William Raspberry ends a column explaining why he does not want men like John Roberts on the Supreme Court by relating a conversation with
. . . a friend — black, conservative and Republican — who was laying out the reasons he opposes the Roberts nomination.
It isn’t his conservatism, my friend said, but the too-smooth path by which Roberts has arrived at this juncture. Son of a wealthy steel executive, Roberts attended private schools, Harvard and Harvard Law School, then held a federal appeals court clerkship, followed a year later by a clerkship with Supreme Court Justice (now Chief Justice) William Rehnquist.
He then was named special assistant to the U.S. attorney general, and associate counsel to the president (at age 27) before joining one of Washington’s top law firms. Then Roberts went to the office of the solicitor general of the United States and, for the past two years, a seat on the U.S. Court of Appeals for the D.C. Circuit.
The point: Nothing in that glide path suggests exposure to anything that might temper his conservative philosophy with real-life exposure to the problems and concerns of ordinary men and women. Roberts is undeniably bright, said my friend, but his life has been one of quite extraordinary privilege.
And then it occurred to me: Roberts’s life has been amazingly like that of the man who wants to put him on the court — but with better grades.
I usually disagree with Raspberry but respect his fairminded approach to political analysis. This, though, strikes me as rather odd. Is he really arguing that people who had the good luck to be born into wealth are unfit for public service?

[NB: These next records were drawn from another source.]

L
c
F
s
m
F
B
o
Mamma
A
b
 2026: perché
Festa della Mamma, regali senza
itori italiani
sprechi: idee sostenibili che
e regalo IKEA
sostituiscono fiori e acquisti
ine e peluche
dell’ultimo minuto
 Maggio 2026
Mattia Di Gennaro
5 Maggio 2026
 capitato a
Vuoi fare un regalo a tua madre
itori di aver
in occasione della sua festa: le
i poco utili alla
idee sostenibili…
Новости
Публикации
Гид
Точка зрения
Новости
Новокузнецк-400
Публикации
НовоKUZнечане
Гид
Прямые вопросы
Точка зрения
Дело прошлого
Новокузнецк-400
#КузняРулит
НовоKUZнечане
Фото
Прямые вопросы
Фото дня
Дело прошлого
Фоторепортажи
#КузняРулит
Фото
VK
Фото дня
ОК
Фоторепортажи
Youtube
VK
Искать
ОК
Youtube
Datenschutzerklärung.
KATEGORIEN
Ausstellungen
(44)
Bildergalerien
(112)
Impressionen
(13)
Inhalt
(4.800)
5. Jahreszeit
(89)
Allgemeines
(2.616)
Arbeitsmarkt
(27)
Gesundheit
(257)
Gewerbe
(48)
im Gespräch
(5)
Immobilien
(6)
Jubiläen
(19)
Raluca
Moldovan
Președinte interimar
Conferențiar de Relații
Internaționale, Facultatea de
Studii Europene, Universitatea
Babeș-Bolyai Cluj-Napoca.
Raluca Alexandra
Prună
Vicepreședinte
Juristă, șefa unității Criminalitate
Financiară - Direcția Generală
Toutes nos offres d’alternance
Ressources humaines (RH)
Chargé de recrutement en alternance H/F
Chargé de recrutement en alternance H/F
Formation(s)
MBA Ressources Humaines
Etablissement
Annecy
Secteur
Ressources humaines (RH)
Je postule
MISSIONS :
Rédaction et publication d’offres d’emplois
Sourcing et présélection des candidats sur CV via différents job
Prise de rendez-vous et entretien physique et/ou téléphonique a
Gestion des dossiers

Most of the those who founded this country and most of those who have served as president, congressmen, or on the Supreme Court have come from elite backgrounds. Is there evidence that those few who rose up from poverty have been more effective?
Roberts started out with advantages most did not–not least of which was an extraordinary intellect. Yet, rather than simply devote his life to making as much money as possible, he has spent significant periods of his career in the public service making civil service wages.
Further, while I’ve never been burdened by excessive wealth, I would imagine that most wealthy people face pretty much the same strains that the rest of us do. To be sure, they seldom worry about going hungry or missing a mortgage payment. Then again, most of us in the middle class only fear those things in the abstract.